--- START ---

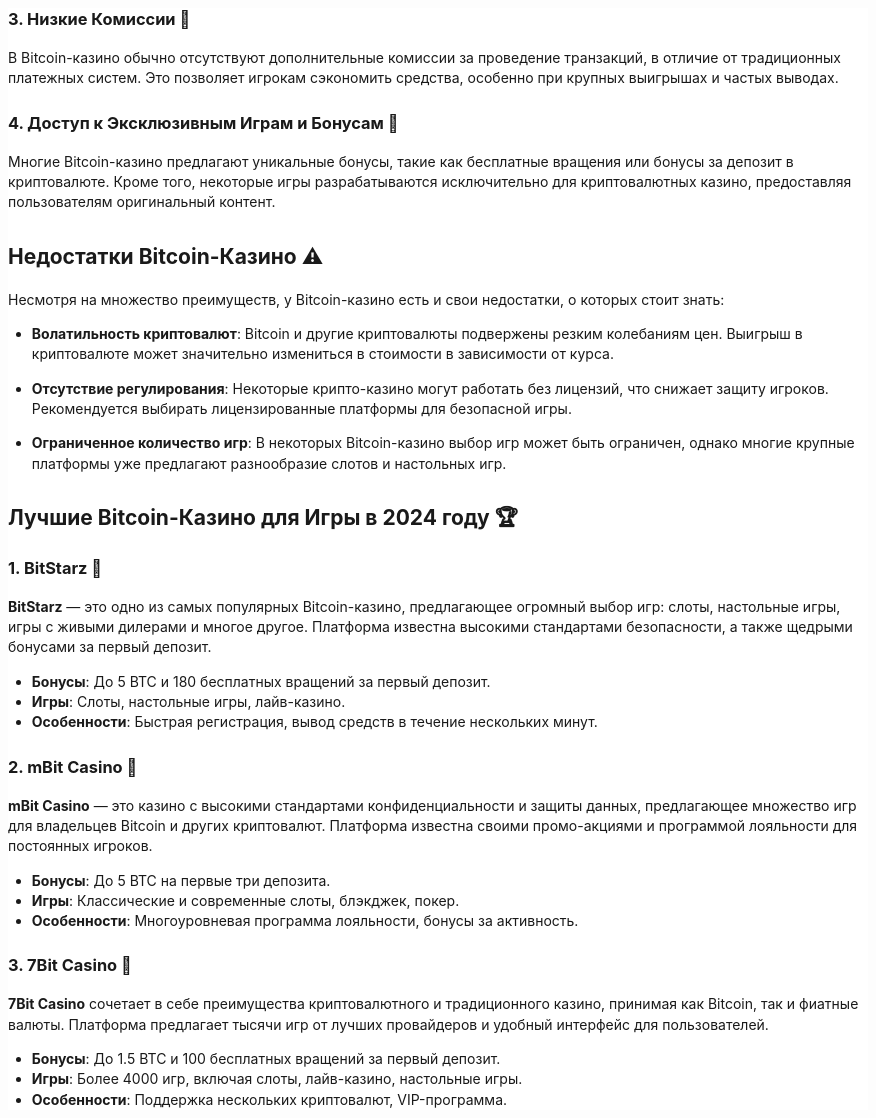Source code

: ### 3. Низкие Комиссии 💸
В Bitcoin-казино обычно отсутствуют дополнительные комиссии за проведение транзакций, в отличие от традиционных платежных систем. Это позволяет игрокам сэкономить средства, особенно при крупных выигрышах и частых выводах.

### 4. Доступ к Эксклюзивным Играм и Бонусам 🎁
Многие Bitcoin-казино предлагают уникальные бонусы, такие как бесплатные вращения или бонусы за депозит в криптовалюте. Кроме того, некоторые игры разрабатываются исключительно для криптовалютных казино, предоставляя пользователям оригинальный контент.

## Недостатки Bitcoin-Казино ⚠️

Несмотря на множество преимуществ, у Bitcoin-казино есть и свои недостатки, о которых стоит знать:

- **Волатильность криптовалют**: Bitcoin и другие криптовалюты подвержены резким колебаниям цен. Выигрыш в криптовалюте может значительно измениться в стоимости в зависимости от курса.
  
- **Отсутствие регулирования**: Некоторые крипто-казино могут работать без лицензий, что снижает защиту игроков. Рекомендуется выбирать лицензированные платформы для безопасной игры.

- **Ограниченное количество игр**: В некоторых Bitcoin-казино выбор игр может быть ограничен, однако многие крупные платформы уже предлагают разнообразие слотов и настольных игр.

## Лучшие Bitcoin-Казино для Игры в 2024 году 🏆

### 1. BitStarz 🎲
**BitStarz** — это одно из самых популярных Bitcoin-казино, предлагающее огромный выбор игр: слоты, настольные игры, игры с живыми дилерами и многое другое. Платформа известна высокими стандартами безопасности, а также щедрыми бонусами за первый депозит.

- **Бонусы**: До 5 BTC и 180 бесплатных вращений за первый депозит.
- **Игры**: Слоты, настольные игры, лайв-казино.
- **Особенности**: Быстрая регистрация, вывод средств в течение нескольких минут.

### 2. mBit Casino 💎
**mBit Casino** — это казино с высокими стандартами конфиденциальности и защиты данных, предлагающее множество игр для владельцев Bitcoin и других криптовалют. Платформа известна своими промо-акциями и программой лояльности для постоянных игроков.

- **Бонусы**: До 5 BTC на первые три депозита.
- **Игры**: Классические и современные слоты, блэкджек, покер.
- **Особенности**: Многоуровневая программа лояльности, бонусы за активность.

### 3. 7Bit Casino 🎰
**7Bit Casino** сочетает в себе преимущества криптовалютного и традиционного казино, принимая как Bitcoin, так и фиатные валюты. Платформа предлагает тысячи игр от лучших провайдеров и удобный интерфейс для пользователей.

- **Бонусы**: До 1.5 BTC и 100 бесплатных вращений за первый депозит.
- **Игры**: Более 4000 игр, включая слоты, лайв-казино, настольные игры.
- **Особенности**: Поддержка нескольких криптовалют, VIP-программа.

--- END ---

### INSTRUCTIONS TO FOLLOW
Bring together all lines from the listing that contain the word "mBit".

### TASK RESPONSE
### 2. mBit Casino 💎
**mBit Casino** — это казино с высокими стандартами конфиденциальности и защиты данных, предлагающее множество игр для владельцев Bitcoin и других криптовалют. Платформа известна своими промо-акциями и программой лояльности для постоянных игроков.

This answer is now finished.